Em relação a novos fatos criminosos e que estejam desvinculados com a situação histórica da investigação, Greco Filho aponta que a prova teria origem ilícita, e não poderia ser utilizada, não sendo adequado a sua ratificação ou extensão, pelo juiz (GRECO FILHO, 2015, p. 46).

Avolio (2010, p. 230-231) tem o entendimento de que no encontro de provas relacionadas a outros sujeitos fora do objeto inicial, a prova somente reputaria como válida se estivesse relacionada a mesma prática ilícita que fundamentou a medida de interceptação.

O doutrinador elucida que a utilização dessas informações fortuitas somente seria justificada nos casos em que a notícia-crime servisse para efetuar a prisão em flagrante do sujeito ou impedimento da concretização de um crime de maior gravidade, com base no critério da proporcionalidade, fora dessas exceções a medida poderia caracterizar como uma interceptação em prospectiva (AVOLIO, 2010, p. 231).

Grinover, Fernandes e Gomes Filho (2011, p. 177), na obra As nulidades no processo penal, apontam que o aproveitamento do conhecimento fortuito, em relação à fato diverso, deve-se guiar pela gravidade da infração penal, semelhante ao que ocorre no direito estrangeiro, desde que os fatos encontrados sejam de igual ou maior gravidade que o crime em investigação, “trata-se de interpretar a permissão constitucional de interceptação à luz do princípio da proporcionalidade”.

Em se tratando de sujeitos alheios, não mencionados na autorização judicial, Grinover, Fernandes e Gomes Filho (2011, p. 177) explicam que a solução deve ser pelo critério da conexão ao fato investigado, com fundamento no parágrafo único do Art.2º da Lei 9.296/96, pois o dispositivo permite realizar a interceptação na hipótese em que não tenha sido possível a indicação e a qualificação dos investigados.

E em relação ao entendimento jurisprudencial, de forma complementar ao já exposto no tópico anterior, será demonstrado como o STJ e o STF realizam o manejo dos encontros fortuitos de 2º grau.

No ano de 2005, a Corte Especial do STJ julgou a Ação Penal nº 425/ES, processo em que se apuravam possíveis crimes de estelionato, falsidade ideológica, uso de documento falso, exploração de prestígio, entre outros, cometidos no âmbito da Justiça Federal do Espírito Santo, envolvendo dois magistrados, um procurador federal e três advogados que militavam em ações de competência desse juízo pleiteando benefícios tributários espúrios.

Uma das teses de defesa utilizadas pelos advogados foi a de que as captações de conversas alheias ao objeto investigado eram ilegais e abusivas, pois haviam sido emprestadas de outra investigação do STJ (Inquérito nº 424), o que por sua vez, tornariam elas imprestáveis para fundamentar a denúncia contra os investigados.

O Ministro Relator José Arnaldo da Fonseca, em seu voto, dissertou que:

[...] Com efeito, o importante acerca do conteúdo dos elementos aclarados com a interceptação é que eles mantenham-se fiéis à legalidade do meio autorizado, independentemente de ter ou não ampliado o que inicialmente se propunha com a medida assecuratória.

### DADOS FORNECIDOS
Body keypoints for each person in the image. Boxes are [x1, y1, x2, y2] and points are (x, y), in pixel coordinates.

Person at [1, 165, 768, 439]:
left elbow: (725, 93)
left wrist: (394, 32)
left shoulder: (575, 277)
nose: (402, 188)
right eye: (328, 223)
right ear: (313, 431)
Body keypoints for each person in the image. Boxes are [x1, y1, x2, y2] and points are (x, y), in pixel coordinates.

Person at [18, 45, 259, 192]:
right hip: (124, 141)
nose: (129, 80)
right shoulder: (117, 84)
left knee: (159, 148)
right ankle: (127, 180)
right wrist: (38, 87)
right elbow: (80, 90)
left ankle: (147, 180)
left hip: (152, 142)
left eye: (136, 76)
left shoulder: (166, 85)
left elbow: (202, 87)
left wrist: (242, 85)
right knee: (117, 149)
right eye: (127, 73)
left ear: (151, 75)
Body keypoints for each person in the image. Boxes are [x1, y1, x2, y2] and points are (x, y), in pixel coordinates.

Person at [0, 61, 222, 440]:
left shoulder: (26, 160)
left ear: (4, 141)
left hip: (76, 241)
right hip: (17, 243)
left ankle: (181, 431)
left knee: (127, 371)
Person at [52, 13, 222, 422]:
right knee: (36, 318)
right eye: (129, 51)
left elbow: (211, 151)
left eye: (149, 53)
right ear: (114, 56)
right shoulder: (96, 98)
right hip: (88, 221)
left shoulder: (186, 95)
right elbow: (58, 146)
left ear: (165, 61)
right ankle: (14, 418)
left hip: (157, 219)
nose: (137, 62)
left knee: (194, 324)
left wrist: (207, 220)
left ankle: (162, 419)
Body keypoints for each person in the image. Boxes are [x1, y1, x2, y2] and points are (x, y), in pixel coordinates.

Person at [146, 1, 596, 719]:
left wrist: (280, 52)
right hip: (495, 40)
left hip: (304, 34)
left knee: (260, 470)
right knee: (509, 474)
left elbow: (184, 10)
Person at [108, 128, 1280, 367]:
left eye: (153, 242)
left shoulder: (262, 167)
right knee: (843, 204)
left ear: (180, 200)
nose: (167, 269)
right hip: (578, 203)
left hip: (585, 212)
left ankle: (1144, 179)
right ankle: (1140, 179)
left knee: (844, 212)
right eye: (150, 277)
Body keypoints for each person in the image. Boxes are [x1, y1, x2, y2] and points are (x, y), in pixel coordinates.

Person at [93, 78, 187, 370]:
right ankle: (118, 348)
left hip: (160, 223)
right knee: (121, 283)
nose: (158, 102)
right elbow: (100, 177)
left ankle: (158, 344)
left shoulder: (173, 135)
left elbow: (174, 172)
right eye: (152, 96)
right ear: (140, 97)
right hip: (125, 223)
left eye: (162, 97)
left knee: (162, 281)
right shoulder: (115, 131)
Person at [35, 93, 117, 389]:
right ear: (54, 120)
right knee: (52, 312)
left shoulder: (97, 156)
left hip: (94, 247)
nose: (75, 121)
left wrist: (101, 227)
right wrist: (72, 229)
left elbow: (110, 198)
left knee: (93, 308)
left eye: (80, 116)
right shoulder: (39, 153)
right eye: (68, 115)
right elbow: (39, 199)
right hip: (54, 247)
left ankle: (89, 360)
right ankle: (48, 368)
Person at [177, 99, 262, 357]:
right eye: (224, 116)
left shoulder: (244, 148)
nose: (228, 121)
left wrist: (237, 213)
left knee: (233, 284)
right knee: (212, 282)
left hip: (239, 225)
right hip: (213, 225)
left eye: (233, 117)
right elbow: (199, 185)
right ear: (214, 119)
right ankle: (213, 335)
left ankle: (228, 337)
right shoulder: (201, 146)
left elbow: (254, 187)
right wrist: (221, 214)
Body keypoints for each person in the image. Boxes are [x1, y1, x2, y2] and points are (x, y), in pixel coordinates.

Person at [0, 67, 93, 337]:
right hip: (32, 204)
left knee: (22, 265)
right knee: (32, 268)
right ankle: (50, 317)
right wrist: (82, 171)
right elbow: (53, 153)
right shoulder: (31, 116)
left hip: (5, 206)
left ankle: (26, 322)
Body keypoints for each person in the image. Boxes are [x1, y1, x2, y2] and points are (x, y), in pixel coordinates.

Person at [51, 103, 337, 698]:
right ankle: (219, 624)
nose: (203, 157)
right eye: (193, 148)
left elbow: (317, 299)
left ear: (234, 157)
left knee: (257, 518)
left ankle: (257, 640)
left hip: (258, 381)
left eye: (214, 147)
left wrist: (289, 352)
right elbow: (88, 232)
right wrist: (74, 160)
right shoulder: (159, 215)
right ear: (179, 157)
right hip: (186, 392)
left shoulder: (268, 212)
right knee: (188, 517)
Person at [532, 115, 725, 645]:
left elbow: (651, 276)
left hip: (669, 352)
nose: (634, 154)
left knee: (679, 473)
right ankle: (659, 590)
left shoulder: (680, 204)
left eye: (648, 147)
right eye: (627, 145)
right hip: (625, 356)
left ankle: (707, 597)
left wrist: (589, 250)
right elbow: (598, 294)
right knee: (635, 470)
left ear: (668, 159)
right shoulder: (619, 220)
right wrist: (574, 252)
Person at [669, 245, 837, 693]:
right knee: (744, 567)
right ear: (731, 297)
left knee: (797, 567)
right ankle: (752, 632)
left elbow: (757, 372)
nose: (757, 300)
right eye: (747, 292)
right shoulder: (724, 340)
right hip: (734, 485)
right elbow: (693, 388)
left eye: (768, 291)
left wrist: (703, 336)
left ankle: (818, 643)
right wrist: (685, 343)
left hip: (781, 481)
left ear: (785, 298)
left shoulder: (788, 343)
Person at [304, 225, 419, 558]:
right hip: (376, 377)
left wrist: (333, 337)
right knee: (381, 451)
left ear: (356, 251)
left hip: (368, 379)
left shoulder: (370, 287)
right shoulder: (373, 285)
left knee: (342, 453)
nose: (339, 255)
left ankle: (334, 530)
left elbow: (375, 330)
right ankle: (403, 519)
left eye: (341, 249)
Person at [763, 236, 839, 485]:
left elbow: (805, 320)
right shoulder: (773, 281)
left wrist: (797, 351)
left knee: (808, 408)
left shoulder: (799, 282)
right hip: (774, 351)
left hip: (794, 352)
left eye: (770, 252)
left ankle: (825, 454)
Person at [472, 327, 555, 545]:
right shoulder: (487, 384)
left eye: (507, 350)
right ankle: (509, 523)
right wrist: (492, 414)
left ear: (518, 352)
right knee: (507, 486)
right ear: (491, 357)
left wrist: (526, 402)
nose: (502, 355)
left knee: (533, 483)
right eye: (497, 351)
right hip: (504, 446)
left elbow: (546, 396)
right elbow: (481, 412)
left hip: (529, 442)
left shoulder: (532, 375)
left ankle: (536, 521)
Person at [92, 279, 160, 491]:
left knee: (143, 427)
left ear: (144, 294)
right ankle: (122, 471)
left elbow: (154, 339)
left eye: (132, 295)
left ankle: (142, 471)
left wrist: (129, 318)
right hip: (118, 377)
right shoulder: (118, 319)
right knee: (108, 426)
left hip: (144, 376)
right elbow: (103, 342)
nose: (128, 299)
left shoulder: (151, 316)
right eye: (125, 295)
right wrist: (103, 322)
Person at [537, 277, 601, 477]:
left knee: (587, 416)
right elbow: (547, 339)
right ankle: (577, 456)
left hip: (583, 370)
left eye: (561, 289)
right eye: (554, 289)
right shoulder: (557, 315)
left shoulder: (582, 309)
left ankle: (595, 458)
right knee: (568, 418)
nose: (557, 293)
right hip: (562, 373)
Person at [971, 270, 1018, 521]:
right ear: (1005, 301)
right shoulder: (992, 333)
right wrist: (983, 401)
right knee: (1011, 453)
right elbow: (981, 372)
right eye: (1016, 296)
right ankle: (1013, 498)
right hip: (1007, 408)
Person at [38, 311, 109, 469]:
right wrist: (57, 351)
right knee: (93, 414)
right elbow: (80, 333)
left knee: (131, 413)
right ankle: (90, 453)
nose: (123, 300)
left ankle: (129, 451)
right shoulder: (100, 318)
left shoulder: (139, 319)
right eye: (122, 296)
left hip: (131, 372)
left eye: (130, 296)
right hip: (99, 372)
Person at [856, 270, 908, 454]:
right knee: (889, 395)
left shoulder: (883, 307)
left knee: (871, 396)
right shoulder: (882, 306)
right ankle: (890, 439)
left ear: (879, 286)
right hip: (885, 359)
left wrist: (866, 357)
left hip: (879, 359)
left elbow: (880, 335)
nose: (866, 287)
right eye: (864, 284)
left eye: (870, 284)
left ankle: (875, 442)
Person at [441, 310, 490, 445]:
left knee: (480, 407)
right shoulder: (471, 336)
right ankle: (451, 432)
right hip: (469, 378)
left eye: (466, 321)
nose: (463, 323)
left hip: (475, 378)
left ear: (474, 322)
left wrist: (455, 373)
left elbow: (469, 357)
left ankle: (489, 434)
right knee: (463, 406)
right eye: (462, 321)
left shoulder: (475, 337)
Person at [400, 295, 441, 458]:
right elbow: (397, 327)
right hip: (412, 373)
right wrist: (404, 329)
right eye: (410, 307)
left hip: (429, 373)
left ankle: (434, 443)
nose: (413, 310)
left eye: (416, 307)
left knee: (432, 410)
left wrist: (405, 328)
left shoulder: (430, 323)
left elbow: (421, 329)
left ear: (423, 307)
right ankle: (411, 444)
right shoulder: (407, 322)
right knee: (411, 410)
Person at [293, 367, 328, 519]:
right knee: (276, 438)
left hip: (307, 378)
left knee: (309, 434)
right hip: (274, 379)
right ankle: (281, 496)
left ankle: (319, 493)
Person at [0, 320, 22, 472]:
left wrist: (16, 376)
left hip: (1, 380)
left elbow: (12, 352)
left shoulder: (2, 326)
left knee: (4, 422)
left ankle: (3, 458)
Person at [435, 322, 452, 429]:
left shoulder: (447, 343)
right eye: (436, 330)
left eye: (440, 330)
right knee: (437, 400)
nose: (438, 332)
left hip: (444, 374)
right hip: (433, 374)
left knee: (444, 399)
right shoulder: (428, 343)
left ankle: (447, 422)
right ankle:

### INSTRUÇÃO
Reproduza o texto sobre encontros fortuitos de “E em relação” a “de 2º grau.”, trocando “manejo” por “tratamento”. Os itens não são necessários para realizar a tarefa.

### SUA RESPOSTA
E em relação ao entendimento jurisprudencial, de forma complementar ao já exposto no tópico anterior, será demonstrado como o STJ e o STF realizam o tratamento dos encontros fortuitos de 2º grau.